• [Data to process]
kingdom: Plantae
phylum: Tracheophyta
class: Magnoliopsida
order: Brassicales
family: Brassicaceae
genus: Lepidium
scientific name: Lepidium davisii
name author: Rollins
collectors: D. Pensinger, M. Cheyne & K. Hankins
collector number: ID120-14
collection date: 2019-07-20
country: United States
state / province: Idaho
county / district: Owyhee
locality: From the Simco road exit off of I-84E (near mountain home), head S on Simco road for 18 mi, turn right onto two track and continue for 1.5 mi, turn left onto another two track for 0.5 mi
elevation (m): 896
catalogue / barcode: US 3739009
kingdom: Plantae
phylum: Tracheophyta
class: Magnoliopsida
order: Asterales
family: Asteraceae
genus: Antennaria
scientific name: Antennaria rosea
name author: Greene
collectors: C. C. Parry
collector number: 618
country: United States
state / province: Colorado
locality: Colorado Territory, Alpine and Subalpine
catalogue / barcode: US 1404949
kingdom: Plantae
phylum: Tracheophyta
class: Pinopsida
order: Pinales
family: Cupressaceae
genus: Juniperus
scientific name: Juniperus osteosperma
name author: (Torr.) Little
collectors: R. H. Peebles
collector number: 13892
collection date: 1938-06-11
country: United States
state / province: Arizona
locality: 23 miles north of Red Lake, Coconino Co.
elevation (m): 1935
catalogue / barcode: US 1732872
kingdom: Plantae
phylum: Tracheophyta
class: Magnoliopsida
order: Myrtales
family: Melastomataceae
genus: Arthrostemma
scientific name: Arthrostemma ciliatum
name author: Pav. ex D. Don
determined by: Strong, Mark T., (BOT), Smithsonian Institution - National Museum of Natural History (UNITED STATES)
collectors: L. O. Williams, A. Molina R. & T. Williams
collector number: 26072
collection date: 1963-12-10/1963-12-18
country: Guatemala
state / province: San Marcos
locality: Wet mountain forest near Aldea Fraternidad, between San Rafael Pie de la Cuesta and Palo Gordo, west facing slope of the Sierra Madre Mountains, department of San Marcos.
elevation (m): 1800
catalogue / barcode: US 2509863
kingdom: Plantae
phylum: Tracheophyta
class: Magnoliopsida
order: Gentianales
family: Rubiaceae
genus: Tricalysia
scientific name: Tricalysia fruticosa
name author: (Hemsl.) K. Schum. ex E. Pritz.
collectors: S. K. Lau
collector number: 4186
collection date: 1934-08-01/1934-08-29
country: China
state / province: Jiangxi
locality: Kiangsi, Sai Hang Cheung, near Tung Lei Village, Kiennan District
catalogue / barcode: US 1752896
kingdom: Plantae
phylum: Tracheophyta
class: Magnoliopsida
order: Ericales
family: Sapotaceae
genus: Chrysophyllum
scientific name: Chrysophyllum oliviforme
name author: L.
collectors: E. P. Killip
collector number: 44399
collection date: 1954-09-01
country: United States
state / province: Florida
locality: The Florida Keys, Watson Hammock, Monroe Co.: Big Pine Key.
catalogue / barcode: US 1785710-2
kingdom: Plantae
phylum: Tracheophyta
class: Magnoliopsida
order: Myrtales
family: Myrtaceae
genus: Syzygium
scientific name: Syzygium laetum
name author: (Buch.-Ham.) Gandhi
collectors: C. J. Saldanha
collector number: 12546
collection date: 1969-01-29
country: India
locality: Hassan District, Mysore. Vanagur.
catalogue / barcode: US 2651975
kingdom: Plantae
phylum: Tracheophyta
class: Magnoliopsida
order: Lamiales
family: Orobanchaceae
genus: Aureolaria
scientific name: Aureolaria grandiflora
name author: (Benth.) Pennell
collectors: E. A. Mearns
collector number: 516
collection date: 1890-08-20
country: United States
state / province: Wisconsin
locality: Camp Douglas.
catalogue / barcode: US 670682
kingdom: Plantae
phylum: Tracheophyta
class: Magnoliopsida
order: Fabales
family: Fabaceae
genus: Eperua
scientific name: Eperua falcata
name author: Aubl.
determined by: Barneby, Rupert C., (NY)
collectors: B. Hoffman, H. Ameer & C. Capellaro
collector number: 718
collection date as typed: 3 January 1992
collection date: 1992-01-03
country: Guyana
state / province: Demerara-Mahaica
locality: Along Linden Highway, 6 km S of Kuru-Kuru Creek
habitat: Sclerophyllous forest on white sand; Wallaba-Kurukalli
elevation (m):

• [Challenge] Present every line of the records above as a numbered list, leaving out any blank lines.

• [Expected answer]
1. kingdom: Plantae
2. phylum: Tracheophyta
3. class: Magnoliopsida
4. order: Brassicales
5. family: Brassicaceae
6. genus: Lepidium
7. scientific name: Lepidium davisii
8. name author: Rollins
9. collectors: D. Pensinger, M. Cheyne & K. Hankins
10. collector number: ID120-14
11. collection date: 2019-07-20
12. country: United States
13. state / province: Idaho
14. county / district: Owyhee
15. locality: From the Simco road exit off of I-84E (near mountain home), head S on Simco road for 18 mi, turn right onto two track and continue for 1.5 mi, turn left onto another two track for 0.5 mi
16. elevation (m): 896
17. catalogue / barcode: US 3739009
18. kingdom: Plantae
19. phylum: Tracheophyta
20. class: Magnoliopsida
21. order: Asterales
22. family: Asteraceae
23. genus: Antennaria
24. scientific name: Antennaria rosea
25. name author: Greene
26. collectors: C. C. Parry
27. collector number: 618
28. country: United States
29. state / province: Colorado
30. locality: Colorado Territory, Alpine and Subalpine
31. catalogue / barcode: US 1404949
32. kingdom: Plantae
33. phylum: Tracheophyta
34. class: Pinopsida
35. order: Pinales
36. family: Cupressaceae
37. genus: Juniperus
38. scientific name: Juniperus osteosperma
39. name author: (Torr.) Little
40. collectors: R. H. Peebles
41. collector number: 13892
42. collection date: 1938-06-11
43. country: United States
44. state / province: Arizona
45. locality: 23 miles north of Red Lake, Coconino Co.
46. elevation (m): 1935
47. catalogue / barcode: US 1732872
48. kingdom: Plantae
49. phylum: Tracheophyta
50. class: Magnoliopsida
51. order: Myrtales
52. family: Melastomataceae
53. genus: Arthrostemma
54. scientific name: Arthrostemma ciliatum
55. name author: Pav. ex D. Don
56. determined by: Strong, Mark T., (BOT), Smithsonian Institution - National Museum of Natural History (UNITED STATES)
57. collectors: L. O. Williams, A. Molina R. & T. Williams
58. collector number: 26072
59. collection date: 1963-12-10/1963-12-18
60. country: Guatemala
61. state / province: San Marcos
62. locality: Wet mountain forest near Aldea Fraternidad, between San Rafael Pie de la Cuesta and Palo Gordo, west facing slope of the Sierra Madre Mountains, department of San Marcos.
63. elevation (m): 1800
64. catalogue / barcode: US 2509863
65. kingdom: Plantae
66. phylum: Tracheophyta
67. class: Magnoliopsida
68. order: Gentianales
69. family: Rubiaceae
70. genus: Tricalysia
71. scientific name: Tricalysia fruticosa
72. name author: (Hemsl.) K. Schum. ex E. Pritz.
73. collectors: S. K. Lau
74. collector number: 4186
75. collection date: 1934-08-01/1934-08-29
76. country: China
77. state / province: Jiangxi
78. locality: Kiangsi, Sai Hang Cheung, near Tung Lei Village, Kiennan District
79. catalogue / barcode: US 1752896
80. kingdom: Plantae
81. phylum: Tracheophyta
82. class: Magnoliopsida
83. order: Ericales
84. family: Sapotaceae
85. genus: Chrysophyllum
86. scientific name: Chrysophyllum oliviforme
87. name author: L.
88. collectors: E. P. Killip
89. collector number: 44399
90. collection date: 1954-09-01
91. country: United States
92. state / province: Florida
93. locality: The Florida Keys, Watson Hammock, Monroe Co.: Big Pine Key.
94. catalogue / barcode: US 1785710-2
95. kingdom: Plantae
96. phylum: Tracheophyta
97. class: Magnoliopsida
98. order: Myrtales
99. family: Myrtaceae
100. genus: Syzygium
101. scientific name: Syzygium laetum
102. name author: (Buch.-Ham.) Gandhi
103. collectors: C. J. Saldanha
104. collector number: 12546
105. collection date: 1969-01-29
106. country: India
107. locality: Hassan District, Mysore. Vanagur.
108. catalogue / barcode: US 2651975
109. kingdom: Plantae
110. phylum: Tracheophyta
111. class: Magnoliopsida
112. order: Lamiales
113. family: Orobanchaceae
114. genus: Aureolaria
115. scientific name: Aureolaria grandiflora
116. name author: (Benth.) Pennell
117. collectors: E. A. Mearns
118. collector number: 516
119. collection date: 1890-08-20
120. country: United States
121. state / province: Wisconsin
122. locality: Camp Douglas.
123. catalogue / barcode: US 670682
124. kingdom: Plantae
125. phylum: Tracheophyta
126. class: Magnoliopsida
127. order: Fabales
128. family: Fabaceae
129. genus: Eperua
130. scientific name: Eperua falcata
131. name author: Aubl.
132. determined by: Barneby, Rupert C., (NY)
133. collectors: B. Hoffman, H. Ameer & C. Capellaro
134. collector number: 718
135. collection date as typed: 3 January 1992
136. collection date: 1992-01-03
137. country: Guyana
138. state / province: Demerara-Mahaica
139. locality: Along Linden Highway, 6 km S of Kuru-Kuru Creek
140. habitat: Sclerophyllous forest on white sand; Wallaba-Kurukalli
141. elevation (m):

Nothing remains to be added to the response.